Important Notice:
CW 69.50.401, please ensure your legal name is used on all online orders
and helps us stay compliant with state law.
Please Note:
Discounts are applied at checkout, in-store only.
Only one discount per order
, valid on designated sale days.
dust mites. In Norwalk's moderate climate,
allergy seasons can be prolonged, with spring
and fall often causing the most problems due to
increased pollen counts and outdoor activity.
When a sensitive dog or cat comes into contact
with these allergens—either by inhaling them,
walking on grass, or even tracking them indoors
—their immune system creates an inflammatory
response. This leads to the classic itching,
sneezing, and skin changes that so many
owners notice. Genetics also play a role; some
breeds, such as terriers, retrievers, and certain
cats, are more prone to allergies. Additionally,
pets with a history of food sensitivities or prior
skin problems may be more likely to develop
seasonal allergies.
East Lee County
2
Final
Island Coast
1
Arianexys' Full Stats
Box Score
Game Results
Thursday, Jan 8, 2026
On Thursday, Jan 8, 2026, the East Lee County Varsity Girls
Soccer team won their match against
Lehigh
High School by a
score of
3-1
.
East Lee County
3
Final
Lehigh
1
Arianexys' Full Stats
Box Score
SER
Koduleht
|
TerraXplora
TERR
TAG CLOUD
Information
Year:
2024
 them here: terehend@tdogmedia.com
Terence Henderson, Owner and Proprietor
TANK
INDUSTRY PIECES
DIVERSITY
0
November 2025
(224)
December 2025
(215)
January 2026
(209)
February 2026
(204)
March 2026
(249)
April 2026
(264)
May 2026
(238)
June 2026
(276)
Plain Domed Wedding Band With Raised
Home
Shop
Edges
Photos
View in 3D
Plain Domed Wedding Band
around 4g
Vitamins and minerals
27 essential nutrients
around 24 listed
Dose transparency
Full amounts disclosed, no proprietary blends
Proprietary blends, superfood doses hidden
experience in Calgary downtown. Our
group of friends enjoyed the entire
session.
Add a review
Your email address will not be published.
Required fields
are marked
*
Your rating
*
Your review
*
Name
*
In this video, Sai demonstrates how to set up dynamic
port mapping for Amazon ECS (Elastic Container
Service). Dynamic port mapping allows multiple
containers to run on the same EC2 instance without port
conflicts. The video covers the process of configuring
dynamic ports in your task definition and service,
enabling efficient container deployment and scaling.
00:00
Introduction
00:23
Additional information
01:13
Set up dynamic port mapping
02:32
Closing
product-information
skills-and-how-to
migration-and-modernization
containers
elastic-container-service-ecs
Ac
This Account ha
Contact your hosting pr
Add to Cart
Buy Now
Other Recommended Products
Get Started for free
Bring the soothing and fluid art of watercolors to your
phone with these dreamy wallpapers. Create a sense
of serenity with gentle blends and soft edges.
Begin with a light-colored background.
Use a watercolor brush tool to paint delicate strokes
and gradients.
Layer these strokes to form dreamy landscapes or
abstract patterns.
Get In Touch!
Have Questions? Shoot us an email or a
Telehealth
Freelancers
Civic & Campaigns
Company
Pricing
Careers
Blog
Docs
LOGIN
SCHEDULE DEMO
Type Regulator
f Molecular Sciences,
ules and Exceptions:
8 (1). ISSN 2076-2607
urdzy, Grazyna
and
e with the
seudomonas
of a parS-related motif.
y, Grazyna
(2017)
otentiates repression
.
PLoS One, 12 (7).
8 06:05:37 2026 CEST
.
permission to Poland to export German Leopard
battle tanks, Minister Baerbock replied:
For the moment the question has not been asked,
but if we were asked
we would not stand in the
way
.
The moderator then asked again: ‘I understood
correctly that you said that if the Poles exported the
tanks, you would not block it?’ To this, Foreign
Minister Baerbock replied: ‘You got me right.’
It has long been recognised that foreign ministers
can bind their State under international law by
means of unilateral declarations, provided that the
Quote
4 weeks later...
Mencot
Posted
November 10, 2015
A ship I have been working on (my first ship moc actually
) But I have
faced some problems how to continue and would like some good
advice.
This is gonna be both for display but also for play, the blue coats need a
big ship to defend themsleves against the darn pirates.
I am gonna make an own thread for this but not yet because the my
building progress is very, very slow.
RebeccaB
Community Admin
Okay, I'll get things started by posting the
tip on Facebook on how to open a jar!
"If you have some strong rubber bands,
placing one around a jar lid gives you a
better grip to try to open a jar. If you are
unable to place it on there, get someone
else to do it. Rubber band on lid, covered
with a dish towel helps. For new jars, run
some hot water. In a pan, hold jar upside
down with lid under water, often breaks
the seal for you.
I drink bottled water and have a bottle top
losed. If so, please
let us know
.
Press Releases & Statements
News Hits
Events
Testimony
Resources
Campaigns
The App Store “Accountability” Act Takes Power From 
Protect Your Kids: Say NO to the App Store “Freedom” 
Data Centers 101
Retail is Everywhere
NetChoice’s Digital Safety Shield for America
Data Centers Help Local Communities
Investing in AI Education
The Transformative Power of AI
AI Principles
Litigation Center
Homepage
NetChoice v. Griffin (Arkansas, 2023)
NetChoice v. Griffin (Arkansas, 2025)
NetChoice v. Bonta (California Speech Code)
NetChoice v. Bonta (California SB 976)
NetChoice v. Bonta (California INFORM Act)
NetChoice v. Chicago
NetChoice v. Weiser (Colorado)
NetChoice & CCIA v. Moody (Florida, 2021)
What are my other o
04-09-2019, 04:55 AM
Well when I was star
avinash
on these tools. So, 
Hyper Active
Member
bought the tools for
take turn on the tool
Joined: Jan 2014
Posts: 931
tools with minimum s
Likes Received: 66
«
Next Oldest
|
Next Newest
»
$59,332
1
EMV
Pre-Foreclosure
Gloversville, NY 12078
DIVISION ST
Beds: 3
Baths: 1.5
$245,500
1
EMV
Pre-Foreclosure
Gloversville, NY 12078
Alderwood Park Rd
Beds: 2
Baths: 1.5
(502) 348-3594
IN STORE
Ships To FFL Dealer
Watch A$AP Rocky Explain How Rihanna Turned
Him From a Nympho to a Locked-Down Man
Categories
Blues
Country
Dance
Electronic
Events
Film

++++++++++

# [Instruction]
Return all of the data above exactly, leaving out no line.

# [Worked solution]
Important Notice:
CW 69.50.401, please ensure your legal name is used on all online orders
and helps us stay compliant with state law.
Please Note:
Discounts are applied at checkout, in-store only.
Only one discount per order
, valid on designated sale days.
dust mites. In Norwalk's moderate climate,
allergy seasons can be prolonged, with spring
and fall often causing the most problems due to
increased pollen counts and outdoor activity.
When a sensitive dog or cat comes into contact
with these allergens—either by inhaling them,
walking on grass, or even tracking them indoors
—their immune system creates an inflammatory
response. This leads to the classic itching,
sneezing, and skin changes that so many
owners notice. Genetics also play a role; some
breeds, such as terriers, retrievers, and certain
cats, are more prone to allergies. Additionally,
pets with a history of food sensitivities or prior
skin problems may be more likely to develop
seasonal allergies.
East Lee County
2
Final
Island Coast
1
Arianexys' Full Stats
Box Score
Game Results
Thursday, Jan 8, 2026
On Thursday, Jan 8, 2026, the East Lee County Varsity Girls
Soccer team won their match against
Lehigh
High School by a
score of
3-1
.
East Lee County
3
Final
Lehigh
1
Arianexys' Full Stats
Box Score
SER
Koduleht
|
TerraXplora
TERR
TAG CLOUD
Information
Year:
2024
 them here: terehend@tdogmedia.com
Terence Henderson, Owner and Proprietor
TANK
INDUSTRY PIECES
DIVERSITY
0
November 2025
(224)
December 2025
(215)
January 2026
(209)
February 2026
(204)
March 2026
(249)
April 2026
(264)
May 2026
(238)
June 2026
(276)
Plain Domed Wedding Band With Raised
Home
Shop
Edges
Photos
View in 3D
Plain Domed Wedding Band
around 4g
Vitamins and minerals
27 essential nutrients
around 24 listed
Dose transparency
Full amounts disclosed, no proprietary blends
Proprietary blends, superfood doses hidden
experience in Calgary downtown. Our
group of friends enjoyed the entire
session.
Add a review
Your email address will not be published.
Required fields
are marked
*
Your rating
*
Your review
*
Name
*
In this video, Sai demonstrates how to set up dynamic
port mapping for Amazon ECS (Elastic Container
Service). Dynamic port mapping allows multiple
containers to run on the same EC2 instance without port
conflicts. The video covers the process of configuring
dynamic ports in your task definition and service,
enabling efficient container deployment and scaling.
00:00
Introduction
00:23
Additional information
01:13
Set up dynamic port mapping
02:32
Closing
product-information
skills-and-how-to
migration-and-modernization
containers
elastic-container-service-ecs
Ac
This Account ha
Contact your hosting pr
Add to Cart
Buy Now
Other Recommended Products
Get Started for free
Bring the soothing and fluid art of watercolors to your
phone with these dreamy wallpapers. Create a sense
of serenity with gentle blends and soft edges.
Begin with a light-colored background.
Use a watercolor brush tool to paint delicate strokes
and gradients.
Layer these strokes to form dreamy landscapes or
abstract patterns.
Get In Touch!
Have Questions? Shoot us an email or a
Telehealth
Freelancers
Civic & Campaigns
Company
Pricing
Careers
Blog
Docs
LOGIN
SCHEDULE DEMO
Type Regulator
f Molecular Sciences,
ules and Exceptions:
8 (1). ISSN 2076-2607
urdzy, Grazyna
and
e with the
seudomonas
of a parS-related motif.
y, Grazyna
(2017)
otentiates repression
.
PLoS One, 12 (7).
8 06:05:37 2026 CEST
.
permission to Poland to export German Leopard
battle tanks, Minister Baerbock replied:
For the moment the question has not been asked,
but if we were asked
we would not stand in the
way
.
The moderator then asked again: ‘I understood
correctly that you said that if the Poles exported the
tanks, you would not block it?’ To this, Foreign
Minister Baerbock replied: ‘You got me right.’
It has long been recognised that foreign ministers
can bind their State under international law by
means of unilateral declarations, provided that the
Quote
4 weeks later...
Mencot
Posted
November 10, 2015
A ship I have been working on (my first ship moc actually
) But I have
faced some problems how to continue and would like some good
advice.
This is gonna be both for display but also for play, the blue coats need a
big ship to defend themsleves against the darn pirates.
I am gonna make an own thread for this but not yet because the my
building progress is very, very slow.
RebeccaB
Community Admin
Okay, I'll get things started by posting the
tip on Facebook on how to open a jar!
"If you have some strong rubber bands,
placing one around a jar lid gives you a
better grip to try to open a jar. If you are
unable to place it on there, get someone
else to do it. Rubber band on lid, covered
with a dish towel helps. For new jars, run
some hot water. In a pan, hold jar upside
down with lid under water, often breaks
the seal for you.
I drink bottled water and have a bottle top
losed. If so, please
let us know
.
Press Releases & Statements
News Hits
Events
Testimony
Resources
Campaigns
The App Store “Accountability” Act Takes Power From 
Protect Your Kids: Say NO to the App Store “Freedom” 
Data Centers 101
Retail is Everywhere
NetChoice’s Digital Safety Shield for America
Data Centers Help Local Communities
Investing in AI Education
The Transformative Power of AI
AI Principles
Litigation Center
Homepage
NetChoice v. Griffin (Arkansas, 2023)
NetChoice v. Griffin (Arkansas, 2025)
NetChoice v. Bonta (California Speech Code)
NetChoice v. Bonta (California SB 976)
NetChoice v. Bonta (California INFORM Act)
NetChoice v. Chicago
NetChoice v. Weiser (Colorado)
NetChoice & CCIA v. Moody (Florida, 2021)
What are my other o
04-09-2019, 04:55 AM
Well when I was star
avinash
on these tools. So, 
Hyper Active
Member
bought the tools for
take turn on the tool
Joined: Jan 2014
Posts: 931
tools with minimum s
Likes Received: 66
«
Next Oldest
|
Next Newest
»
$59,332
1
EMV
Pre-Foreclosure
Gloversville, NY 12078
DIVISION ST
Beds: 3
Baths: 1.5
$245,500
1
EMV
Pre-Foreclosure
Gloversville, NY 12078
Alderwood Park Rd
Beds: 2
Baths: 1.5
(502) 348-3594
IN STORE
Ships To FFL Dealer
Watch A$AP Rocky Explain How Rihanna Turned
Him From a Nympho to a Locked-Down Man
Categories
Blues
Country
Dance
Electronic
Events
Film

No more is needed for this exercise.